The ore is found in a sort of chloritic slate and iron pyrites which follow the ledge all around. The ore itself is a fine-grained pyrite, with a grayish color, and it is well suited by its sulphur and low copper contents, as well as by its properties for heap roasting. In heap roasting, the ore is hand-broken by Chinamen into small lumps before being hoisted to the surface. From the landing on the surface it is run out on long tracks under sheds, dumped around a loose brick flue and on a few sticks of wood formed in the shape of a V, which runs to the flues to give a draught. Layers of brush are put on at intervals through the pile. The smaller lumps are placed in the core of the heap, the larger lumps thrown upon them, and 40 tons of tank residues thrown over all to exclude excess of air; 500 lb. of salt is then distributed through the pile, and it is then set afire. After well alight the draught-holes are closed up, and the pile is left to burn, which it does for six months. At the expiration of that time the pile is broken into and sorted, the imperfectly roasted ore is returned to a fresh roast-heap, and the rest trammed to the Leach-Vats


These are 50 in number, 10 having been recently added. The first 40 are four feet by six feet and four feet deep, the remaining 10 twice as large. About two tons of burnt ore is put in the small vats (twice as much in the larger ones), half the vats being tilled at one time, and then enough cold water is turned in to cover the ore. Steam is then injected beneath the ore, thus boiling the water. After boiling for some time, the steam is turned off and the water allowed to go cold. The water, which after the boiling process turns to a dark red color, is then drawn off. This water carries the copper in a state of solution. The ore is then boiled a second time, after which the tank residues are thrown out and water kept sprinkling over them. This water collects the copper still left in the residues, and is then run into a reservoir, and from the reservoirs still further on into settling tanks, previous to precipitation


and is then conducted through a system of boxes filled with scrap iron, thus precipitating the copper.
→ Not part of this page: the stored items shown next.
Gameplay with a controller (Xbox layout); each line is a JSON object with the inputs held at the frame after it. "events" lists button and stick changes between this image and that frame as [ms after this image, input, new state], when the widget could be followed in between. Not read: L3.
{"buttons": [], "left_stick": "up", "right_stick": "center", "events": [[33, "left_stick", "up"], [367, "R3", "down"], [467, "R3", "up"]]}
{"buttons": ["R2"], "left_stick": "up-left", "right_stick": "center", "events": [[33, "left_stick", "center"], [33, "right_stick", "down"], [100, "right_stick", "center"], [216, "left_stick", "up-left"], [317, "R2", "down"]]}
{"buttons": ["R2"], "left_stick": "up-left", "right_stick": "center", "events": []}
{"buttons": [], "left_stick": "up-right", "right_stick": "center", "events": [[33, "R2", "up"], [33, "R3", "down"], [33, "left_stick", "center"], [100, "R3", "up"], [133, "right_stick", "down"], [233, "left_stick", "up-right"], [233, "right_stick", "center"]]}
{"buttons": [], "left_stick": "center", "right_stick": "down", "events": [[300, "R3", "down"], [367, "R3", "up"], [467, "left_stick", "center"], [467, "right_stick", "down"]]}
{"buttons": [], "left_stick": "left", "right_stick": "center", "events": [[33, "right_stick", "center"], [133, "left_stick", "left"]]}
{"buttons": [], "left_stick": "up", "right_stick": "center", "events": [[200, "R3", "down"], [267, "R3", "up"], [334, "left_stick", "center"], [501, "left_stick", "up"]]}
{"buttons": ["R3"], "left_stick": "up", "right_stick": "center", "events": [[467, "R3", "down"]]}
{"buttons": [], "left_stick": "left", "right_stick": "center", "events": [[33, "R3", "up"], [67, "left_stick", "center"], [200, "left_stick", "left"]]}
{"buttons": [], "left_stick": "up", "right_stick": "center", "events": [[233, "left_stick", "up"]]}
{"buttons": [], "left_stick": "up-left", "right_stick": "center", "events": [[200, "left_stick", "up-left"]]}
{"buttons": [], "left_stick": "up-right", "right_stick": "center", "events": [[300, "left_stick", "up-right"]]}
The richer copper liquors which have been drawn from the tanks fire not allowed to run in with that which comes from the dump heaps. This liquor is also run into settling tanks, and from them pumped into four large barrels, mounted horizontally on friction rollers, to which a very slow motion is given. These barrels are 18 feet long and six feet six inches deep outside measure. They are built very strongly, and are water-tight. Ten tons of scrap iron are always kept in each of these barrels, which are refilled six times daily, complete precipitation being effected in less than four hours. Each barrel is provided with two safety valves, inserted in the heads, which open automatically to allow the escape of gas and steam. The precipitation of the copper in the barrels forms copper cement. This cement is discharged from the barrels on to screens which hold any lumps of scrap iron which may be discharged with the cement. It is then dried by steam, after which it is conveyed into another tank, left to cool, and then placed in bags ready for shipment, as copper cement.

The building in which the liquor is treated is the mill part of the property, from which they send out 42 tons monthly of an average of 85 per cent, of copper cement, this being the average yield of the mine.

There are 23 white men and 40 Chinamen employed at the mine and the mill. There are also several wood choppers, etc., on the company's pay-roll. Eight months' supply of ore is always kept on hand, there now being 12,000 tons roasting. The mine is now paying regular monthly dividends, and everything argues well for the continuance of the same.